▸ **Exercise**: Find the line below with "(279, 637) none" and the line with "[199,224,266,239] VS Code". Output them and the lines between, exactly, but not the pictures.

___ Supplied entries ___

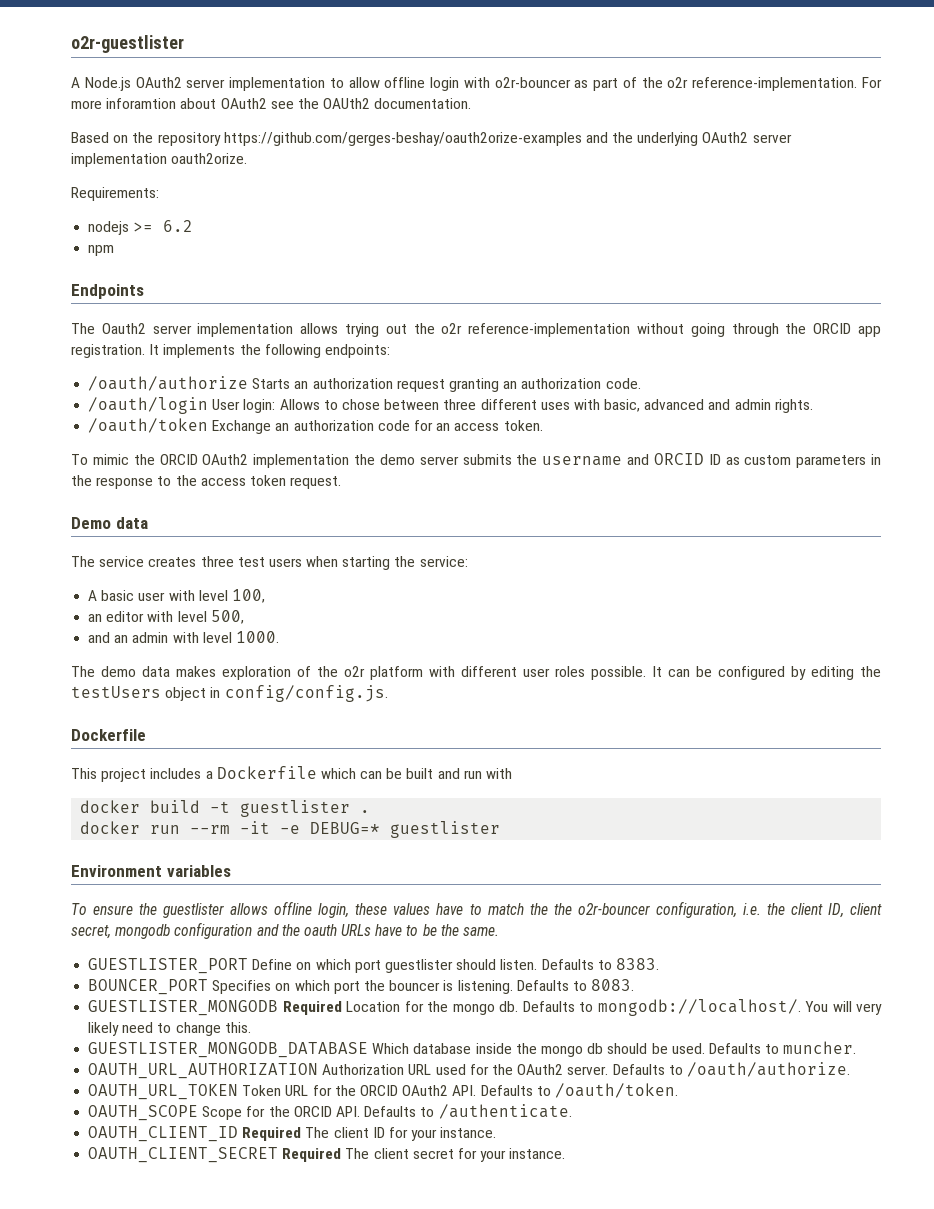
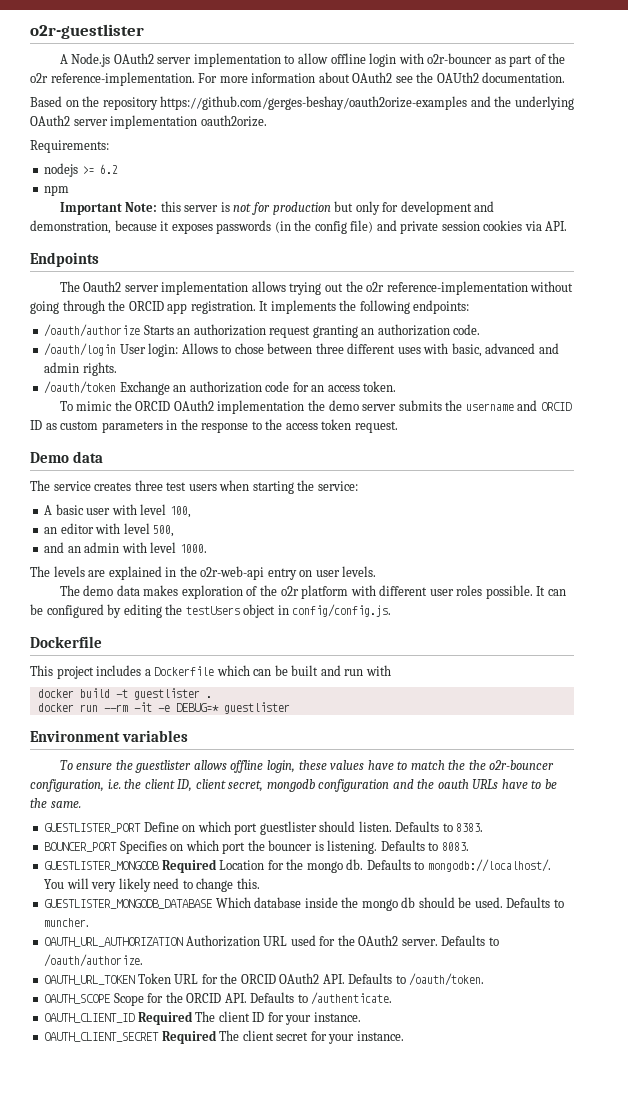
[106,98,177,109] inforamtion -> [251,73,316,83] information
(115, 250) none -> [59,201,495,215] [30,220,568,234] // Important Note: this server is not for production but only for development and demonstration, because it exposes passwords (in the config file) and private session cookies via API.
(279, 637) none -> [30,566,377,580] // The levels are explained in the o2r-web-api entry on user levels.

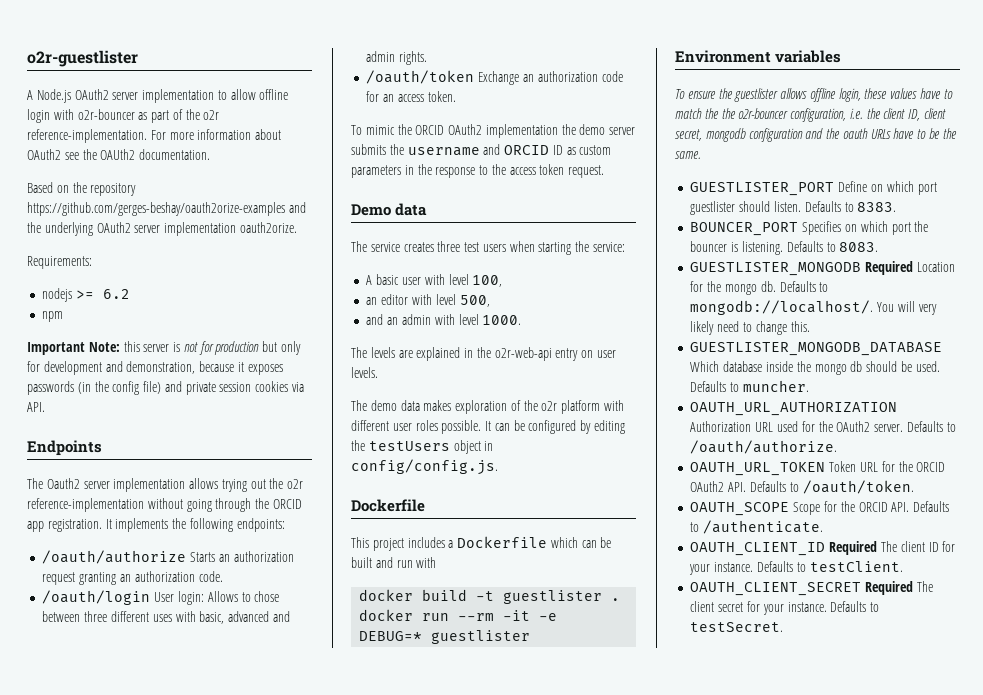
(361, 1017) none -> [756,561,903,572] Defaults to testClient.
(404, 1036) none -> [830,601,880,612] [690,622,784,632] Defaults to testSecret.

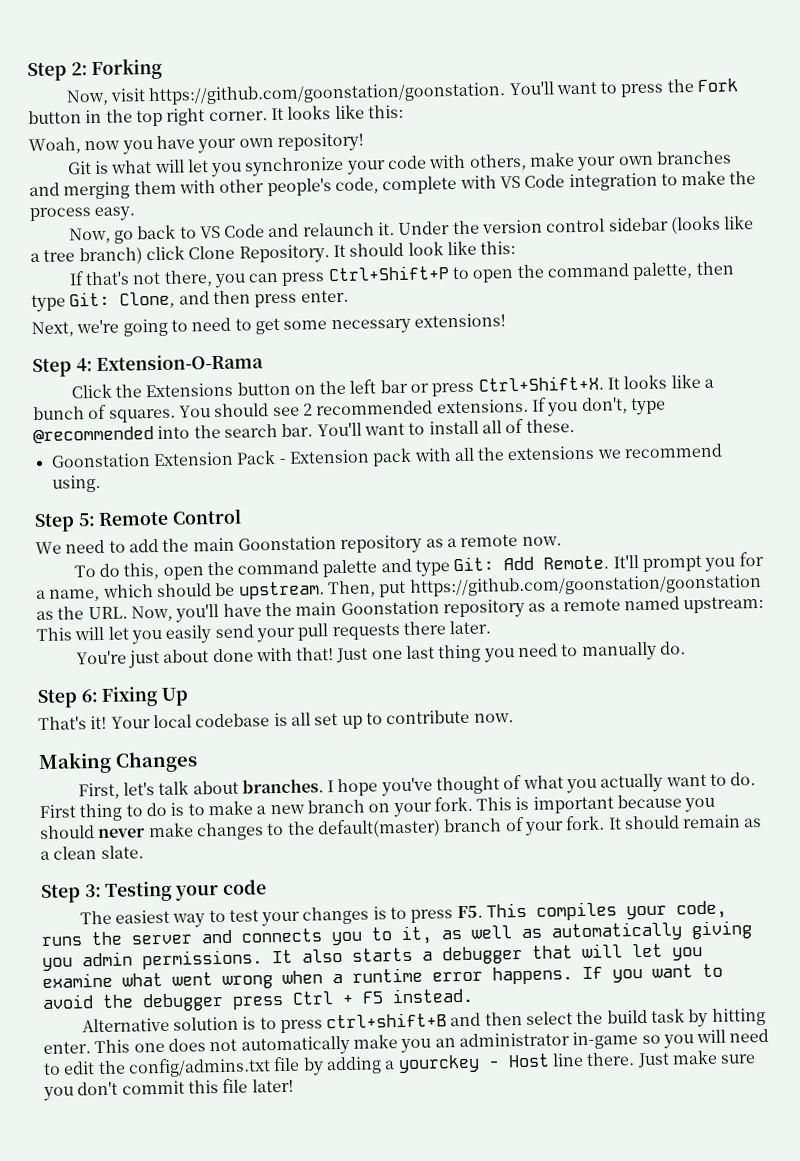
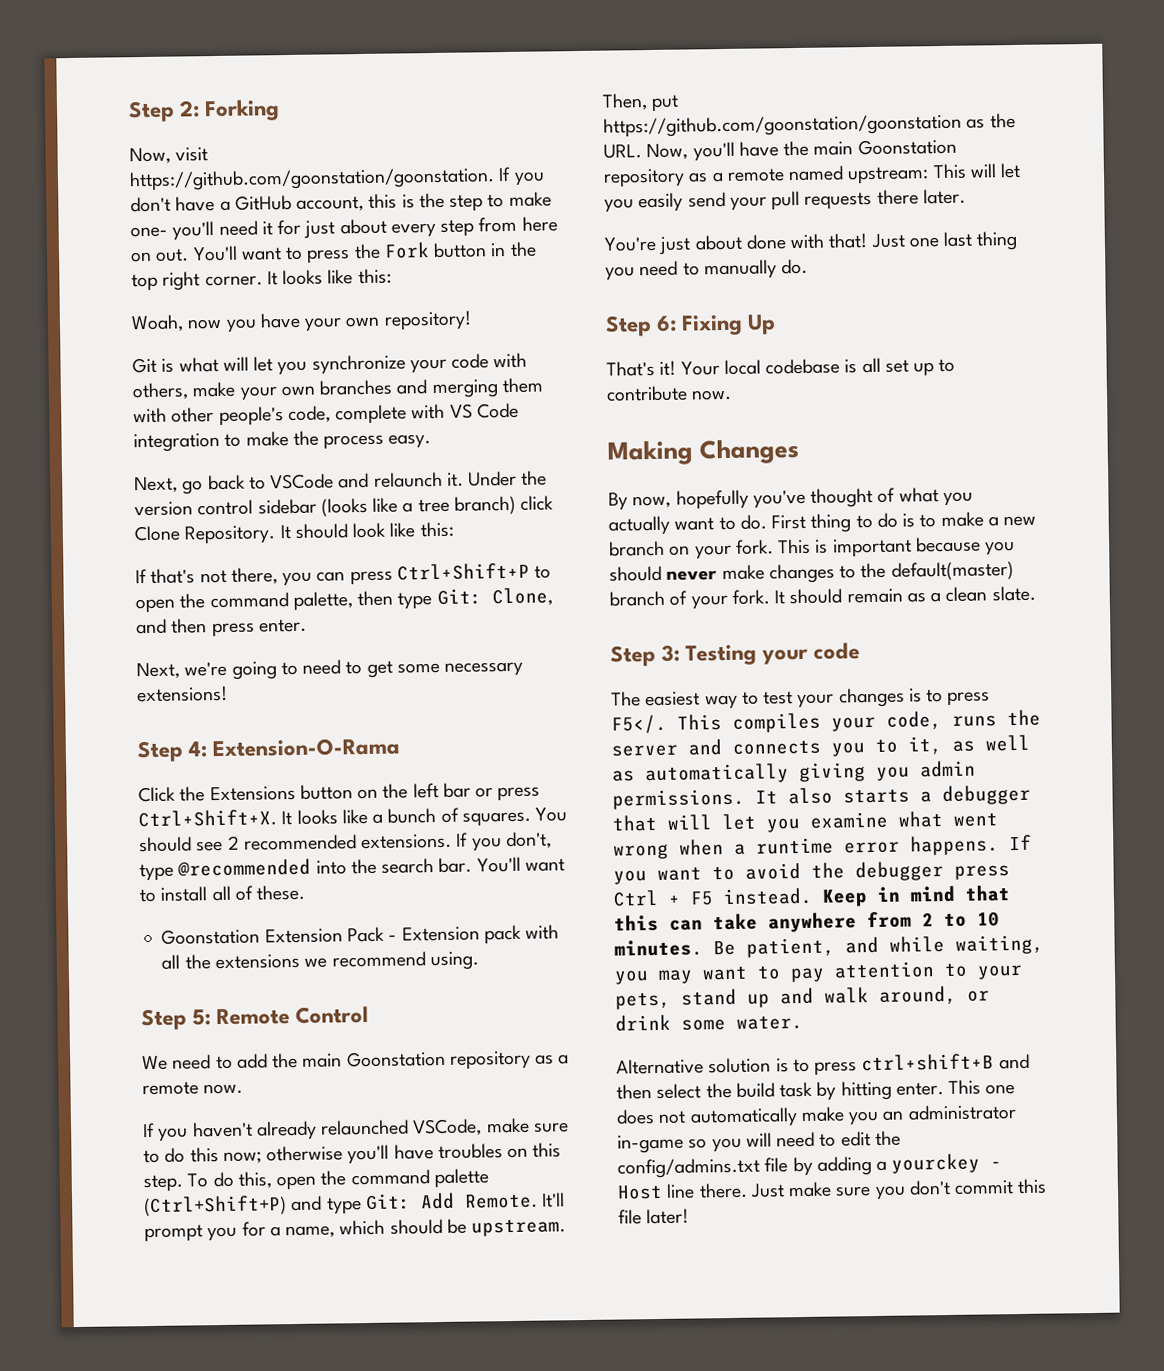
(507, 94) none -> [498,166,545,186] [130,191,552,213] [130,216,558,241] [130,248,190,263] If you don't have a GitHub account, this is the step to make one- you'll need it for just about every step from here on out.
[68,227,111,244] Now, -> [134,476,178,494] Next,
[199,224,266,239] VS Code -> [270,473,335,490] VSCode
(562, 541) none -> [142,1117,569,1142] [143,1142,562,1165] [143,1174,183,1193] If you haven't already relaunched VSCode, make sure to do this now; otherwise you'll have troubles on this step.
(378, 568) none -> [144,1195,287,1217] (Ctrl+Shift+P)
[77,778,379,800] First, let's talk about branches. I hope -> [608,489,749,511] By now, hopefully
[456,905,483,919] F5. -> [611,714,667,734] F5</.
(473, 995) none -> [822,885,1011,907] [614,911,1000,933] [614,934,1044,958] [614,961,1023,985] [615,985,990,1010] [615,1014,803,1032] Keep in mind that this can take anywhere from 2 to 10 minutes. Be patient, and while waiting, you may want to pay attention to your pets, stand up and walk around, or drink some water.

___

▸ **Output**:
(279, 637) none -> [30,566,377,580] // The levels are explained in the o2r-web-api entry on user levels.

(361, 1017) none -> [756,561,903,572] Defaults to testClient.
(404, 1036) none -> [830,601,880,612] [690,622,784,632] Defaults to testSecret.

(507, 94) none -> [498,166,545,186] [130,191,552,213] [130,216,558,241] [130,248,190,263] If you don't have a GitHub account, this is the step to make one- you'll need it for just about every step from here on out.
[68,227,111,244] Now, -> [134,476,178,494] Next,
[199,224,266,239] VS Code -> [270,473,335,490] VSCode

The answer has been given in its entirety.